Sozialminister Manfred Lucha (Grüne) erklärte, dass es in BadenWürttemberg Stand Dienstagmorgen 12 881 Infizierte gebe. Eine große Rolle spiele dabei, dass sich viele Baden-Württemberger über Fasching in den Skiferien im Süden befunden hätten. „Die jungen Skifahrer haben es mitgebracht, haben jetzt die Eltern infiziert, und es geht weiter auf die Großeltern.“182 Menschen zwischen 41 Jahren und 94 Jahren seien infolge der Erkrankung gestorben.
Nach Luchas Worten gibt es im Südwesten 54 000 stationäre Krankenhausbetten und 2200 Beatmungsplätze. Man sei derzeit dabei, die Zahl der Beatmungsplätze auf 2800 hochzuschrauben. Zudem greife man auf 25 000 Plätze in Reha-Einrichtungen zurück. Wer ernsthaft an dem Coronavirus erkranke, müsse damit rechnen, bis zu vier Wochen beatmet zu werden. Kretschmann sagte, bislang reichten die Krankenhauskapazitäten noch aus.

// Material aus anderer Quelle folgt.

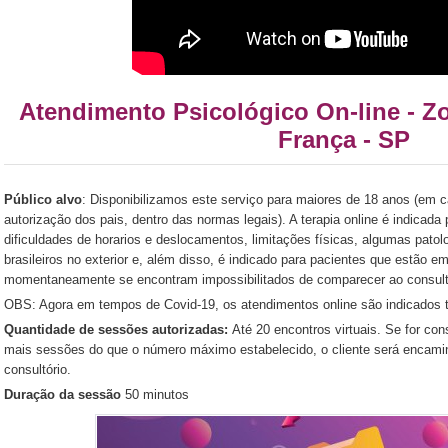
Atendimento Psicológico On-line - Zo
França - SP
Público alvo
: Disponibilizamos este serviço para maiores de 18 anos (e
autorização dos pais, dentro das normas legais). A terapia online é indicad
dificuldades de horarios e deslocamentos, limitações físicas, algumas pat
brasileiros no exterior e, além disso, é indicado para pacientes que estão e
momentaneamente se encontram impossibilitados de comparecer ao consultór
OBS: Agora em tempos de Covid-19, os atendimentos online são indicados t
Quantidade de sessões autorizadas:
Até 20 encontros virtuais. Se for co
mais sessões do que o número máximo estabelecido, o cliente será encami
consultório.
Duração da sessão
50 minutos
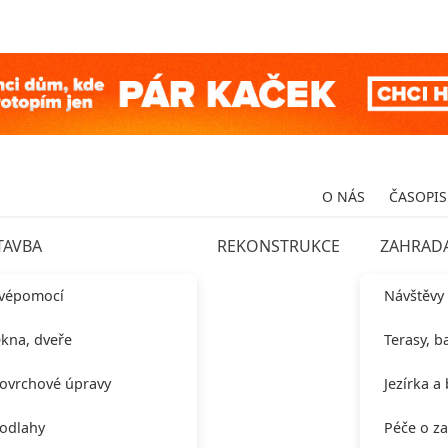
O NÁS
ČASOPIS
TAVBA
REKONSTRUKCE
ZAHRAD
vépomocí
Návštěvy
kna, dveře
Terasy, b
ovrchové úpravy
Jezírka a
odlahy
Péče o z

Anstehende Kommunalwahlen können nach Strobls Worten verschoben werden, wenn die ordnungsgemäße Durchführung der Wahlen nicht gewährleistet ist. Ob die Voraussetzungen gegeben seien, entschieden die Landratsämter und die Regierungspräsidien. „Dem Infektionsschutz ist in jedem Fall Vorrang zu gewähren“, sagte Strobl. Finde eine Wahl statt, müssten die Vorgaben zum Infektionsschutz eingehalten werden.